Top of LISTED ENTRIES
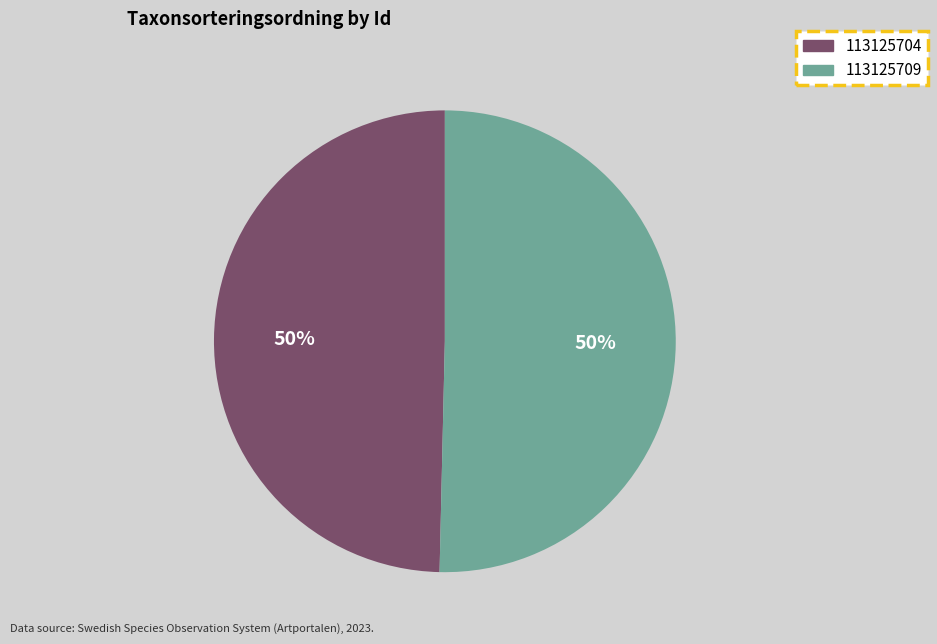

The 113125704 slice represents 50% of the pie. True or false?

True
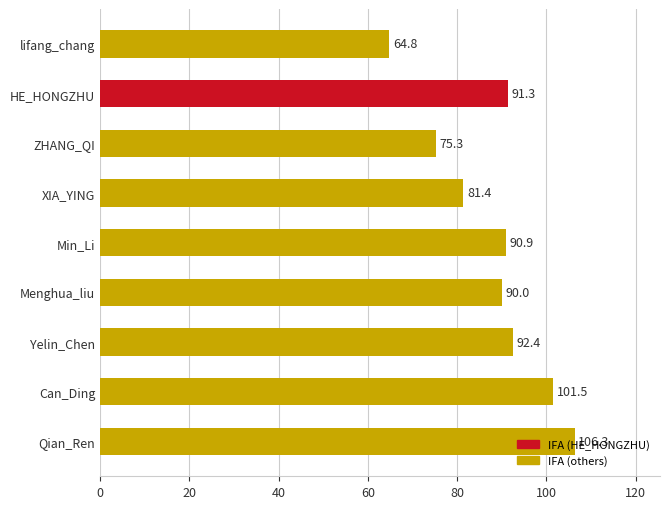

How many bars are there in total?

9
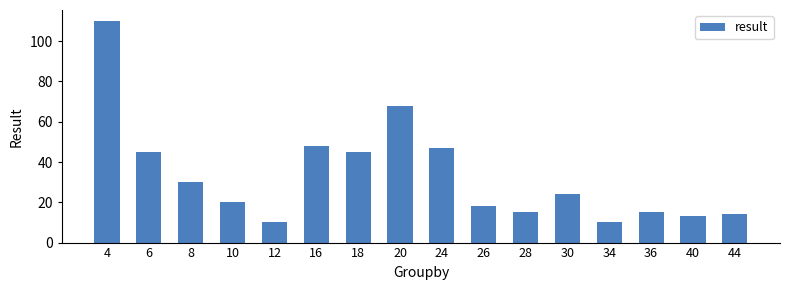

What is the average value?

33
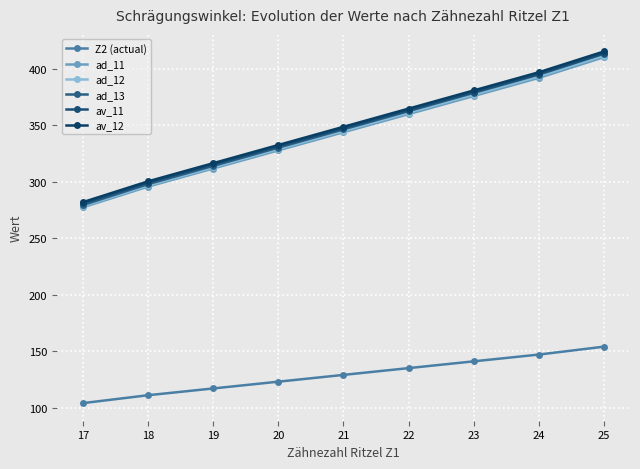

The ad_11 series shows 472.3 at 21. True or false?

False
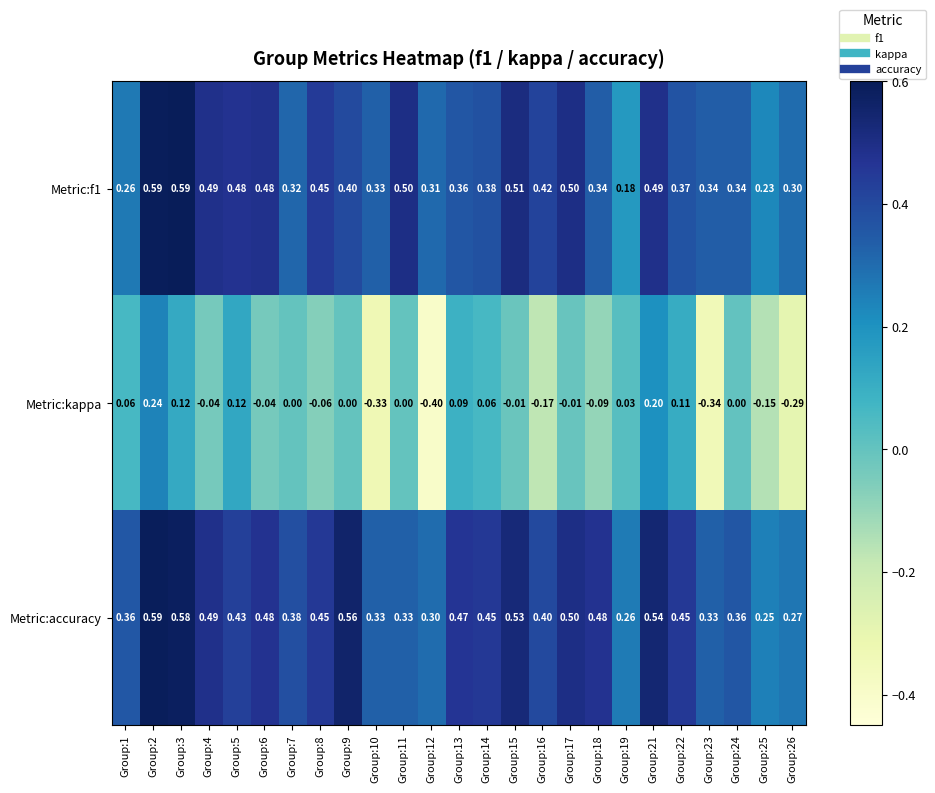

Which series has the largest total across all categories?

Metric:accuracy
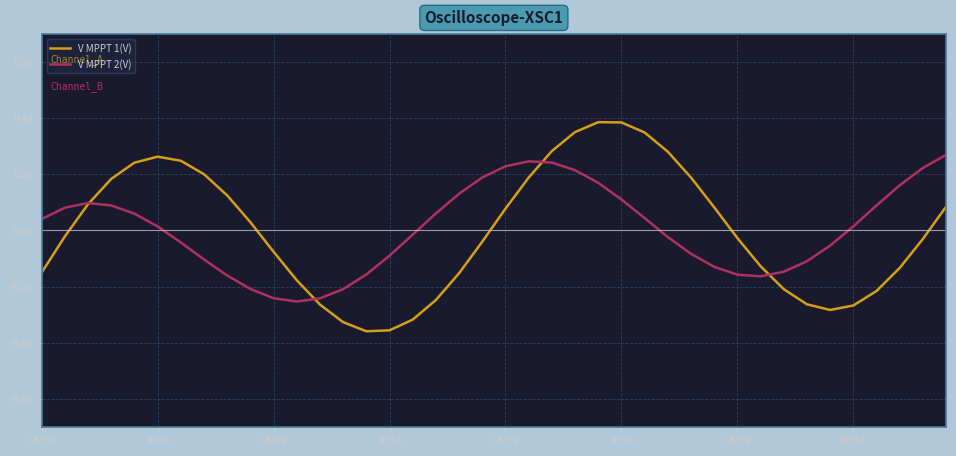

True or false: V MPPT 2(V) has more than 1 interior local peaks.

True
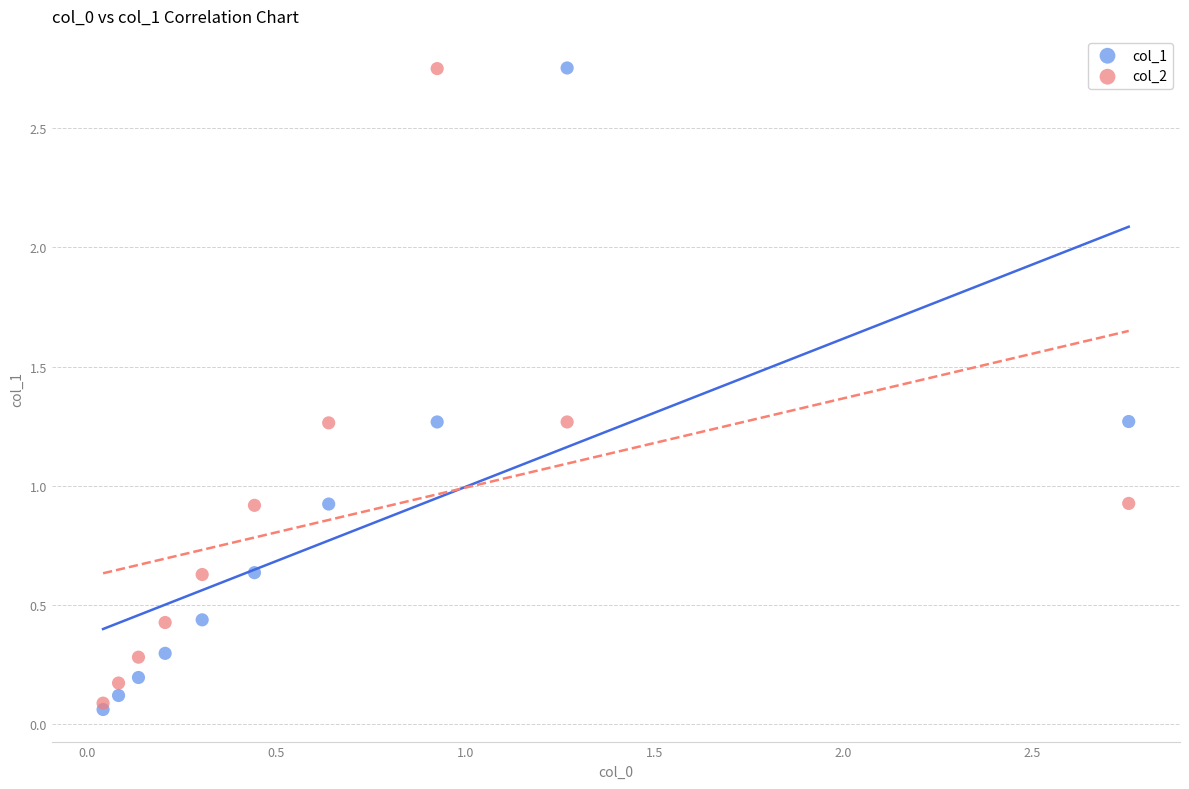

Which series reaches the minimum Y coordinate?

col_1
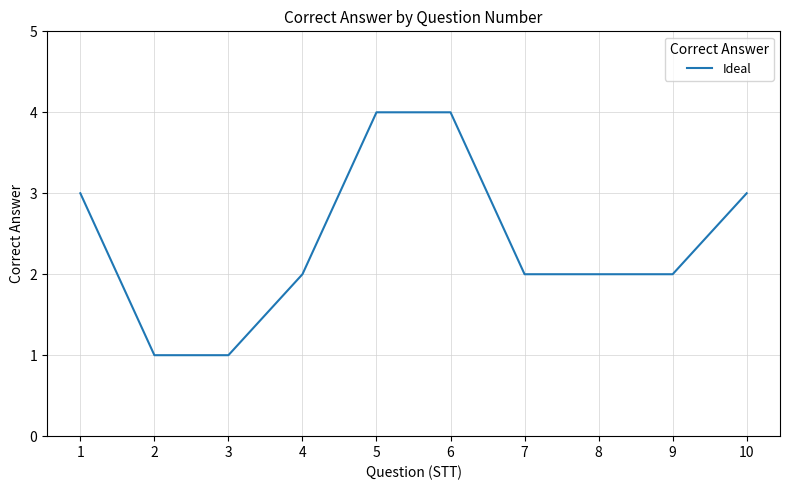

Between 9 and 1, which is larger?

1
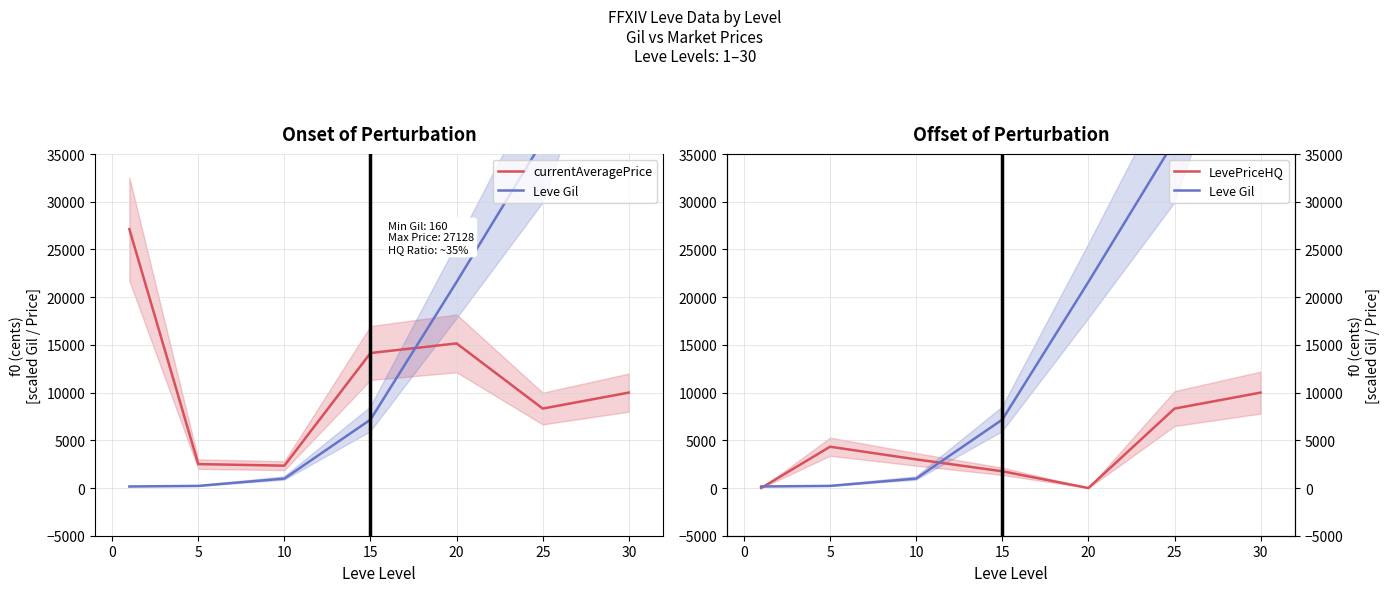

The value of currentAveragePrice at 10 is 2342. True or false?

True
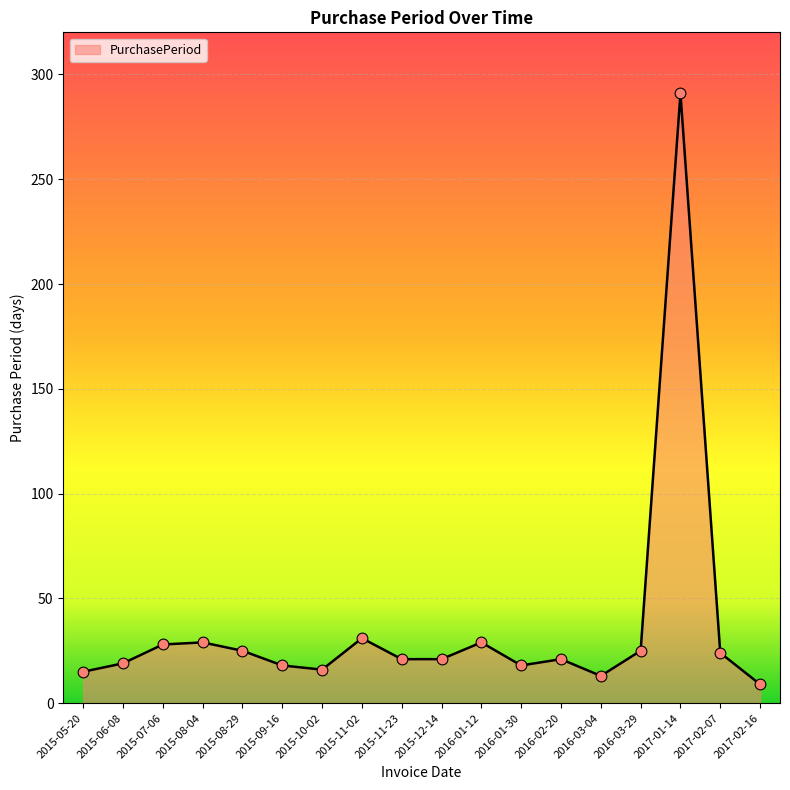

What is the change in value from 2016-01-12 to 2016-02-20?

-8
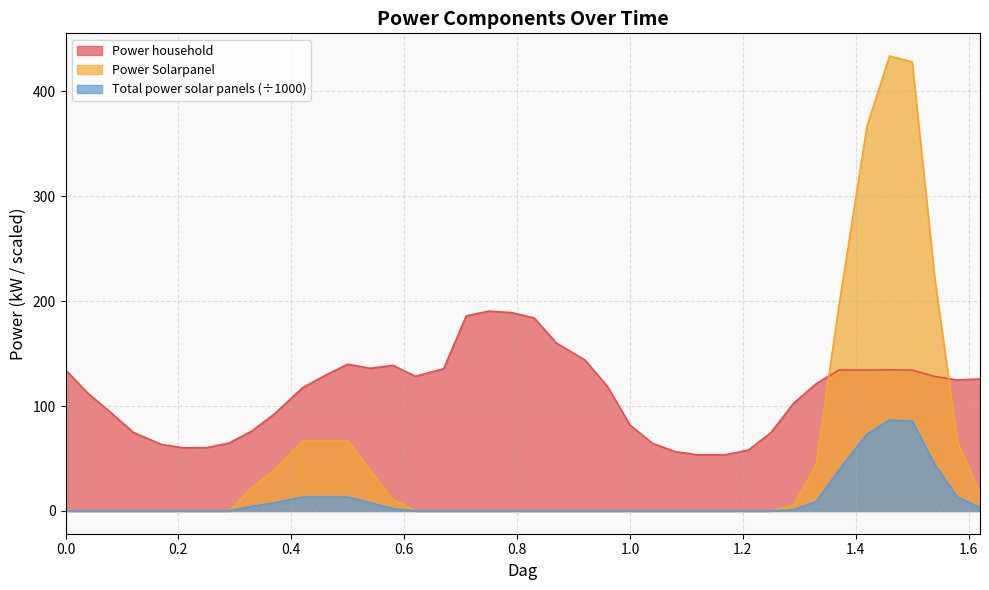

Which series has the largest total across all categories?

Power household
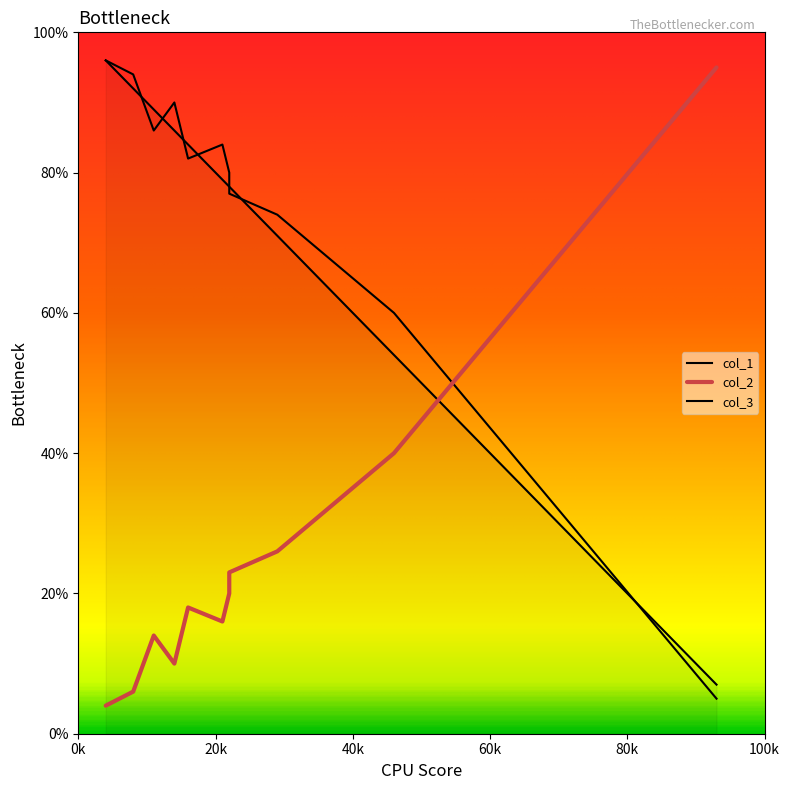

True or false: col_3 has a value of 5 at 10.

True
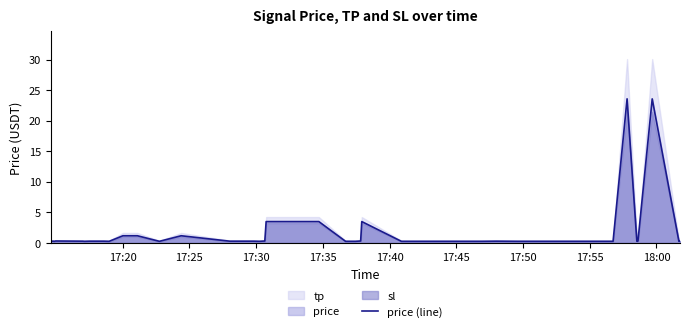

True or false: the data has more than 1 interior local peaks.

True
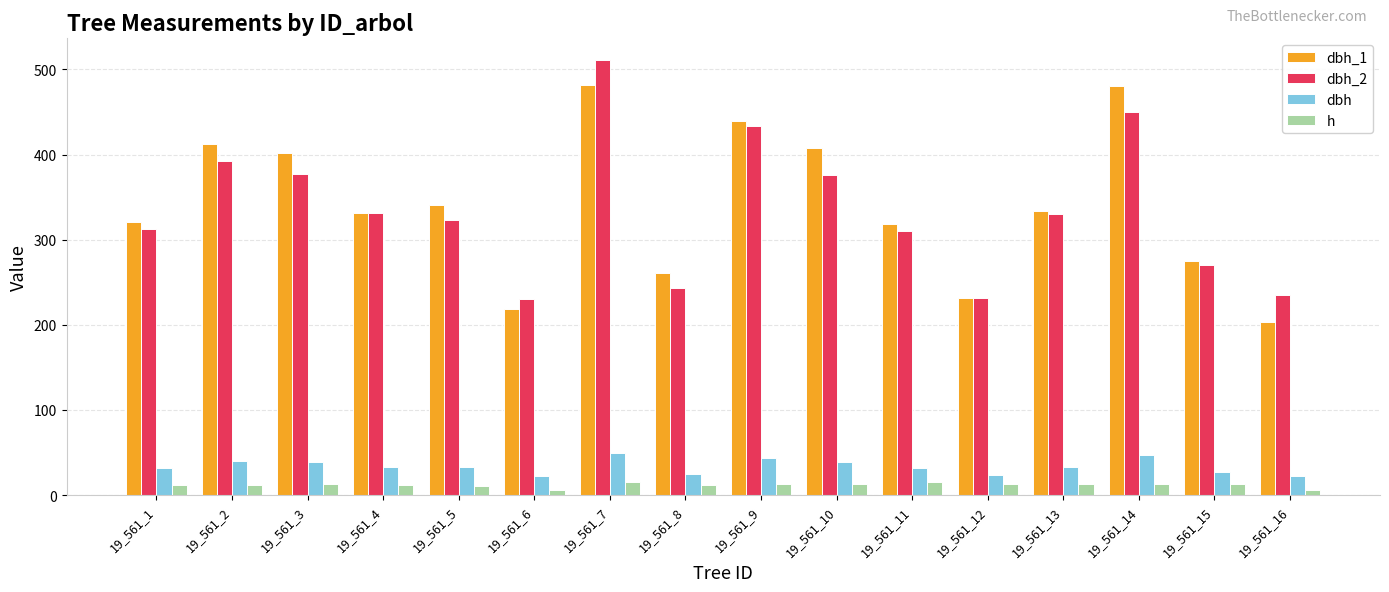

What is the minimum value for dbh_2?

230.0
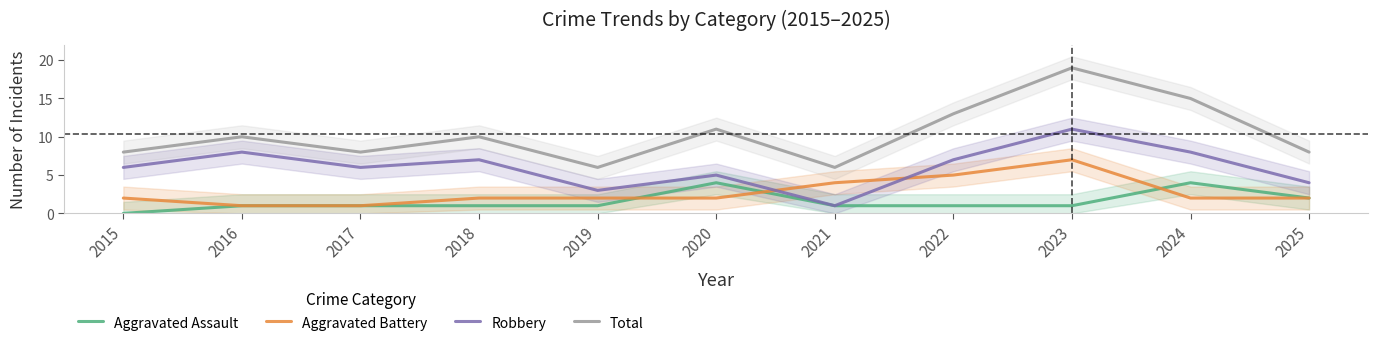

What is the sum of all Robbery values?

66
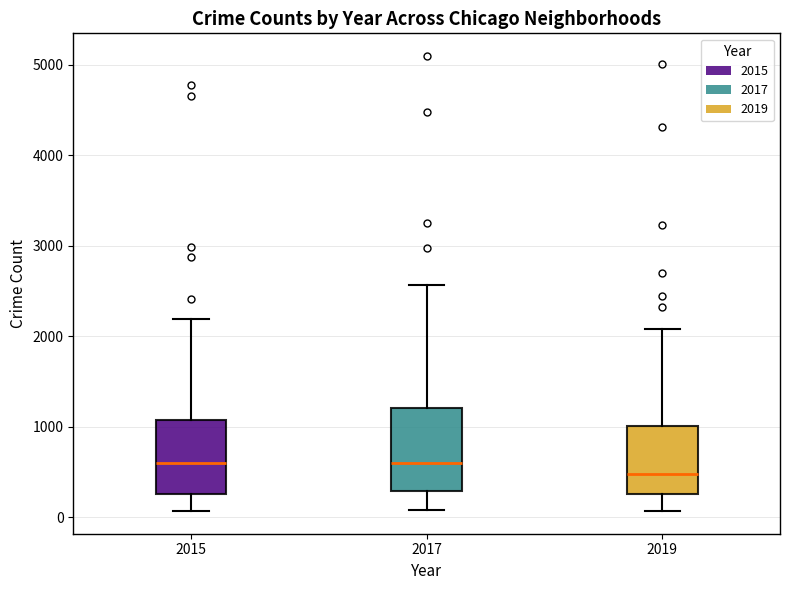

Where is the lower edge of the box at x = 2019 on the y-axis? The values are not printed on the chart, so give them approximately, as read against the axis.

300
Bottom of LISTED ENTRIES
ABOUT THIS TASK:
Quote all of the stored items above word for word, leaving out the pictures.

FINISHED EXERCISE:
The 113125704 slice represents 50% of the pie. True or false?

True

How many bars are there in total?

9

What is the average value?

33

The ad_11 series shows 472.3 at 21. True or false?

False

Which series has the largest total across all categories?

Metric:accuracy

True or false: V MPPT 2(V) has more than 1 interior local peaks.

True

Which series reaches the minimum Y coordinate?

col_1

Between 9 and 1, which is larger?

1

The value of currentAveragePrice at 10 is 2342. True or false?

True

What is the change in value from 2016-01-12 to 2016-02-20?

-8

Which series has the largest total across all categories?

Power household

True or false: col_3 has a value of 5 at 10.

True

True or false: the data has more than 1 interior local peaks.

True

What is the minimum value for dbh_2?

230.0

What is the sum of all Robbery values?

66

Where is the lower edge of the box at x = 2019 on the y-axis? The values are not printed on the chart, so give them approximately, as read against the axis.

300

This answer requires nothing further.